## Extracted text
# Oh Hi



## Matador33 (Jan 23, 2016)

Hey. So this is my introduction post introducing myself. I always find introduction post to be a little awkward so I apologize if this sounds a little forced or bland. I work at a non-profit school, splitting my days between administrative work and teaching, and I enjoy almost every minute of my job. I have a graduate level business degree, and have written countless pages of persuasive and informative essays, but have very little experience writing creatively. After years of consciously erasing any trace of my own "voice" in the papers I have written, I now think my biggest challenge is bringing that voice back to life in my writing. I have been making up stories in my head ever since I was a little kid, and catch myself day dreaming about different ideas and topics almost every night. Recently I have begun to write some of these ideas down, in hopes of someday arranging them into some sort of structure and turning them into a novel. I hope to use this forum as a way to encourage myself to continue to write, and am excited to have other writers to help support my own writing, and hope that I can help encourage and support other writers as well.

If there is anything else you would like to know, don't hesitate to ask!


----------



## escorial (Jan 23, 2016)

View attachment 11461


----------



## Aquilo (Jan 24, 2016)

Hi Matador! That's a fine job you have there! You say daydream a lot about fiction, what genre do you prefer? 

And :hi:


----------



## Harper J. Cole (Jan 24, 2016)

We're very glad to have you here, *Matador*! I'm a daydreamer myself; they _are_ handy for coming up with ideas.

Please ask myself or any other staff member if you have any questions. I look forward to seeing some of your work here!

HC


----------



## Matador33 (Jan 24, 2016)

Haha cool coffee mug Escorial!

Thanks Aquilo, I really enjoy my job and I think it's had a big impact on making me want to be more creative with my writing. I don't necessarily have a single genre I prefer, but if I absolutely had to choose I would go with either sci if/fantasy or historical fiction. 

Harper, I actually kind of have a question as far as how copyright/publishing rights work for a forum like this? I've seen a couple of warnings about making sure to post in the right places, but I just have no idea how any of that stuff works? I'm still slowly making my way through reading the FAQs and guidelines so maybe I'll run into the answer eventually, but I thought I'd ask just to see.

So far it seems like everyone here is really supportive and helpful, and I really look forward to growing as a writer with everyone!


----------



## Hairball (Jan 24, 2016)

Welcome, Matador! 

Feel free to PM a mentor if you can't find the answers. I was like that at first as well.


----------



## Blade (Jan 24, 2016)

:hi: Welcome to the forums Matador33.

## Exercise data
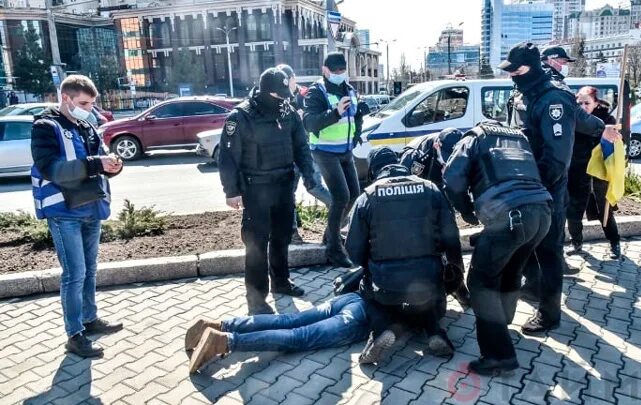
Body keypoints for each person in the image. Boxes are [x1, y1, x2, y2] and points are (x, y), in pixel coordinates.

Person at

## Task statement
Please copy everything in the forum thread above from "## Harper J." down to "your work here!", word for word.

## Response to the exercise
## Harper J. Cole (Jan 24, 2016)

We're very glad to have you here, *Matador*! I'm a daydreamer myself; they _are_ handy for coming up with ideas.

Please ask myself or any other staff member if you have any questions. I look forward to seeing some of your work here!